In the mid-1950s, the Soviet Union began developing a new diesel-electric icebreaker design based on the 1942-built steam-powered icebreaker Eisbär to meet the needs of both civilian and naval operators. Built in various configurations until the early 1980s, the Project 97 icebreakers and their derivatives became the largest and longest-running class of icebreakers and icebreaking vessels built in the world. Of the 32 ships built in total, the unarmed civilian variant Project 97A was the most numerous with twelve icebreakers built in 1961–1971.
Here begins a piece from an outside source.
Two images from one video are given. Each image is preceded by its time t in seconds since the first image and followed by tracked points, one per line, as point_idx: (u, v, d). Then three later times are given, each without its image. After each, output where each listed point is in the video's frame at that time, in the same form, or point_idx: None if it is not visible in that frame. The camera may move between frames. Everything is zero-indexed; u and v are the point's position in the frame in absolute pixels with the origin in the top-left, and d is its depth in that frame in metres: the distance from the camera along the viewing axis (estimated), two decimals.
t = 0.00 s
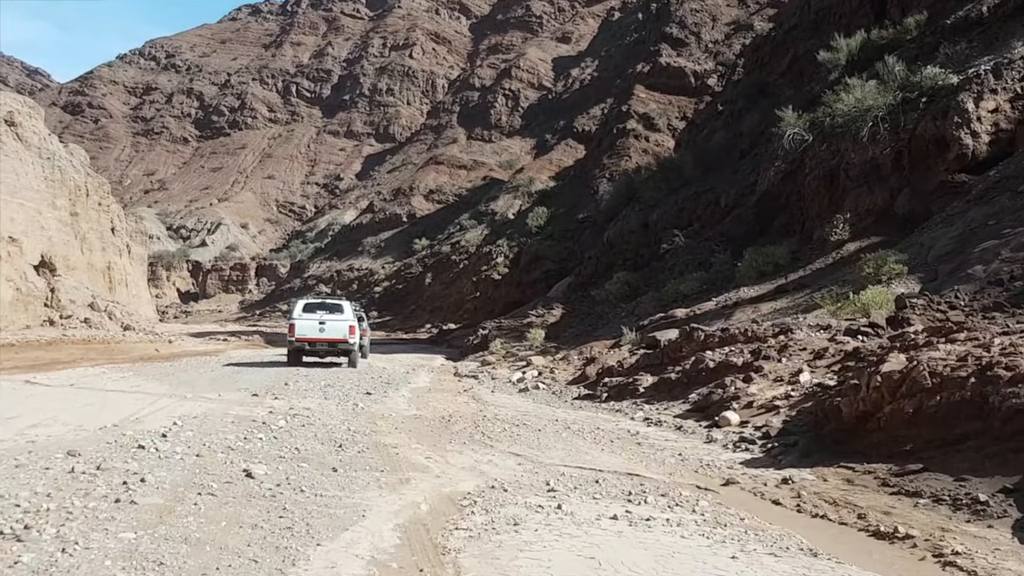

Project 97A icebreakers were 67.7 m long overall and had a beam of 18 m. Fully laden, the vessels drew 5.35 m of water and had a displacement of 2935 t. Their three 1800 hp 10-cylinder 13D100 two-stroke opposed-piston diesel engines were coupled to generators that powered electric propulsion motors driving two propellers in the stern and a third one in the bow. Project 97A icebreakers were capable of breaking 70 to 75 cm thick snow-covered ice at very slow but continuous speed.

== History ==

The last of twelve Project 97A icebreakers was laid down at Admiralty Shipyard in Leningrad on 30 March 1971, launched on 31 August 1971, and delivered to the Baltic Sea Shipping Company on 28 December 1971. It was named after the 17th century Russian explorer Semyon Ivanovich Dezhnyov and stationed in Leningrad.

Following the dissolution of the Soviet Union, Semyon Dezhnev passed over to the successor state, Russia. The icebreaker was owned by Port of Saint Petersburg in 1996–2005 before joining Rosmorport's fleet. The original main engines were replaced with 1500 kW 6-cylinder Wärtsilä 6L26A units in 1999.

As of 2023, Semyon Dezhnev is one of the two Project 97A icebreakers still in service.